* What you need to do: The span to copy runs from the line containing "458 139 8.42" to the last line below. Copy it exactly, with nothing else.

* Data for analysis:
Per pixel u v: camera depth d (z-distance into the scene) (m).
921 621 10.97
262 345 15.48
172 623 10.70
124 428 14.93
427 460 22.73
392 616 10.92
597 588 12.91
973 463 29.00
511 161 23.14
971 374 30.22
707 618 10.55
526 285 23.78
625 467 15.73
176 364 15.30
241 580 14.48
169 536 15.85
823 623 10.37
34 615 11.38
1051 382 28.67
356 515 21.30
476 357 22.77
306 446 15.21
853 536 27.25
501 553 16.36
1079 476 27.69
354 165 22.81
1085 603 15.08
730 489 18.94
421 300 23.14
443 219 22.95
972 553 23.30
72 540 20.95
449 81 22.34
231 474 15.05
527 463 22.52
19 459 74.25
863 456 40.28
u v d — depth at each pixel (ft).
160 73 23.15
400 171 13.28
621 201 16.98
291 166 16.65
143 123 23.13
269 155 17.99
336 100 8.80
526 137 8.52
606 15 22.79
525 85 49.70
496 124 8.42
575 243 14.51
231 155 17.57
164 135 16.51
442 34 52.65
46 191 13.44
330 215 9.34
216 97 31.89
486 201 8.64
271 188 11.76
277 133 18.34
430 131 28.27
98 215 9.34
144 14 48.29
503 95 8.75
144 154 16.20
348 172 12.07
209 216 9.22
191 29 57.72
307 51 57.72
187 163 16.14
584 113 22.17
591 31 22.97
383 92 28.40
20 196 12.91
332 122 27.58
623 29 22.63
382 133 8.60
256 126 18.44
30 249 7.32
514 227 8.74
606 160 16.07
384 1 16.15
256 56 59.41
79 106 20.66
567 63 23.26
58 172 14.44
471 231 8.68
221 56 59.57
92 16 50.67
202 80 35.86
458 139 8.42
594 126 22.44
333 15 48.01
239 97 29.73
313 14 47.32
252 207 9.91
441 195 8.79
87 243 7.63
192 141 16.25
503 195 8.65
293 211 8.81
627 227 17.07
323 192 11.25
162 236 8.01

* Your solution:
458 139 8.42
594 126 22.44
333 15 48.01
239 97 29.73
313 14 47.32
252 207 9.91
441 195 8.79
87 243 7.63
192 141 16.25
503 195 8.65
293 211 8.81
627 227 17.07
323 192 11.25
162 236 8.01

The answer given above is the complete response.